Le territoire de Masisi n’est pas épargné. De violents combats ont éclaté sur les axes Masisi–Nyabiondo et Kashuga–Kalembe, entraînant des vagues de déplacés et interrompant les activités humanitaires. L’attaque du 29 juin à Nyabiondo a fait un mort et plusieurs blessés. À Lubero, la situation reste critique : 35 civils ont été tués dans des attaques attribuées aux ADF dans le secteur minier de Bapere, tandis que d’autres violences ont provoqué le déplacement de milliers de ménages.

Walikale et Beni : retour timide à la stabilité, mais toujours sous menace

À Walikale, les affrontements ont notamment perturbé une distribution de vivres à Kashebere, laissant 1 721 ménages sans aide. Si des retours timides sont observés à Mulema, la menace d’une reprise des hostilités reste élevée. À Beni, une accalmie relative s’installe, bien que des accrochages localisés continuent entre groupes armés, notamment à Ngazi.

La ville de Goma connaît un calme relatif, mais la criminalité urbaine reste préoccupante. En juin, au moins 10 personnes ont été tuées dans des actes de violence. Par ailleurs, la situation sanitaire inquiète : plus de 6 300 cas de Mpox (Monkeypox) ont été recensés, dont la moitié dans la capitale provinciale et le territoire de Nyiragongo. Les ONG alertent sur la réduction des capacités de réponse en raison d’un manque de financement.

Goma et Nyiragongo : insécurité urbaine et crise sanitaire

Une réponse humanitaire soutenue mais insuffisante

Face à cette crise multidimensionnelle, les agences humanitaires multiplient les interventions. Plus de 46 800 déplacés ont eu accès à des soins gratuits, tandis que 3 200 enfants souffrant de malnutrition aiguë sévère ont été pris en charge. En matière de sécurité alimentaire, près de 300 000 personnes ont bénéficié de distributions de vivres dans les zones les plus touchées, comme Rutshuru, Masisi et Lubero.

Dans le domaine de la protection, 322 enfants non accompagnés ont été réinsérés dans leurs familles, et 595 survivantes de violences sexuelles ont reçu un accompagnement médical et psychosocial. Les activités de sensibilisation sur les droits de l’enfant, l’hygiène menstruelle et la prévention des violences basées sur le genre ont concerné plusieurs milliers de personnes.

L’accès à l’eau potable s’est amélioré grâce à la réhabilitation de plusieurs sources et à la distribution de plus de 10 000 kits EHA (eau, hygiène et assainissement). Toutefois, les besoins restent immenses, notamment dans les zones les plus reculées et instables.

Appel à un soutien international accru

Le Secrétaire général adjoint aux affaires humanitaires des Nations Unies, Tom Fletcher, s’est rendu fin juin dans les provinces du Nord et du Sud-Kivu. Il a exprimé sa vive préoccupation face à l’ampleur de la crise, appelant la communauté internationale à accroître son soutien à l’aide humanitaire en RDC.

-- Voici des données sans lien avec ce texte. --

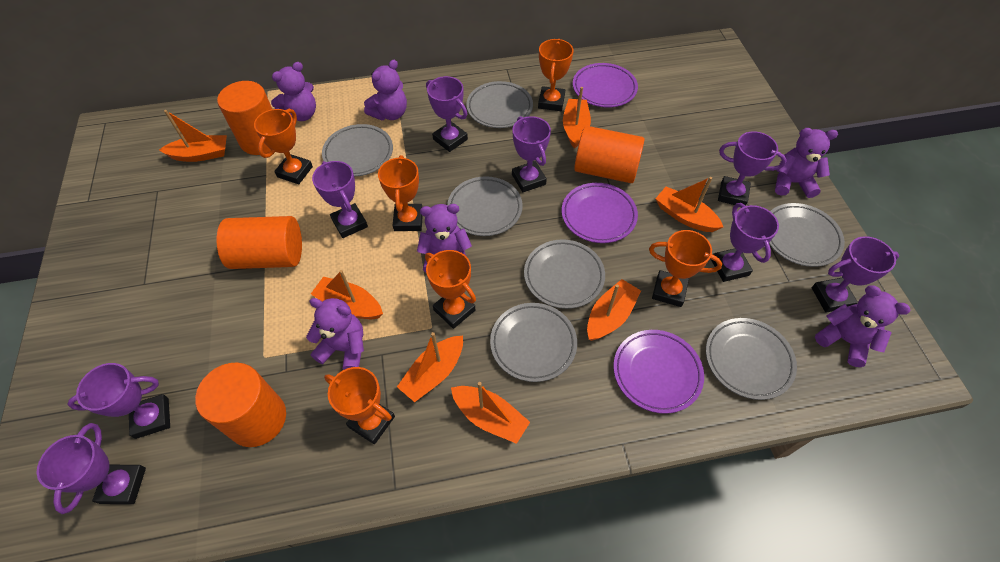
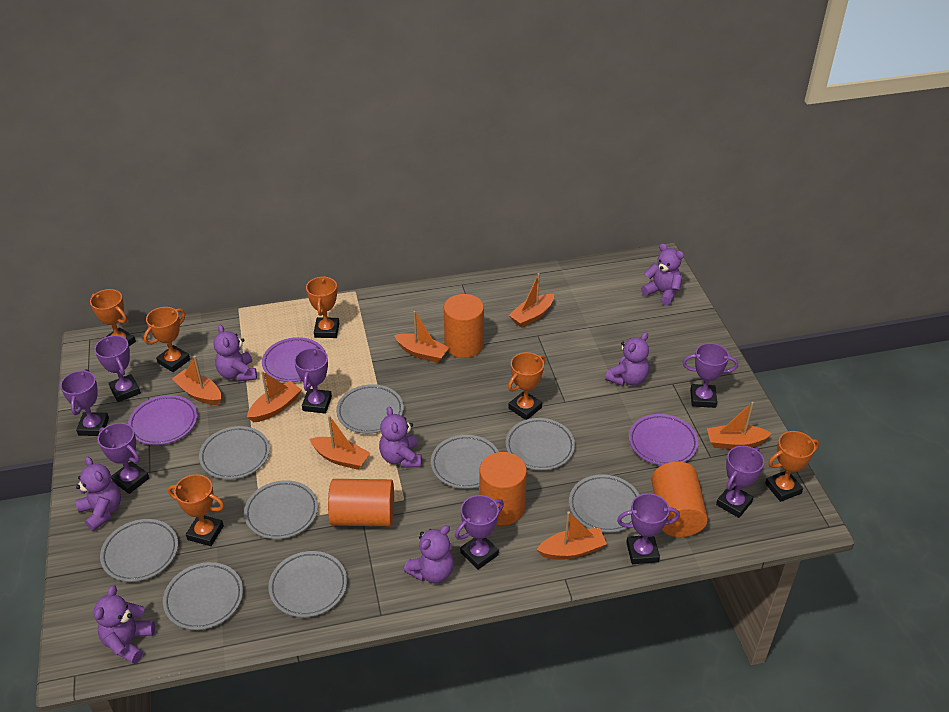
grey plate: 7 -> 9
purple teddy bear: 6 -> 7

« Nous assistons à une détérioration inquiétante de la situation humanitaire. Les civils sont pris en étau entre les lignes de front, privés de nourriture, de soins et de protection. L’accès humanitaire doit être garanti de toute urgence », a-t-il déclaré depuis Goma.

Alors que la province continue de s’enfoncer dans la tourmente, les acteurs humanitaires soulignent l’urgence d’une réponse globale, coordonnée et durable, combinant assistance humanitaire et solution politique à la crise sécuritaire.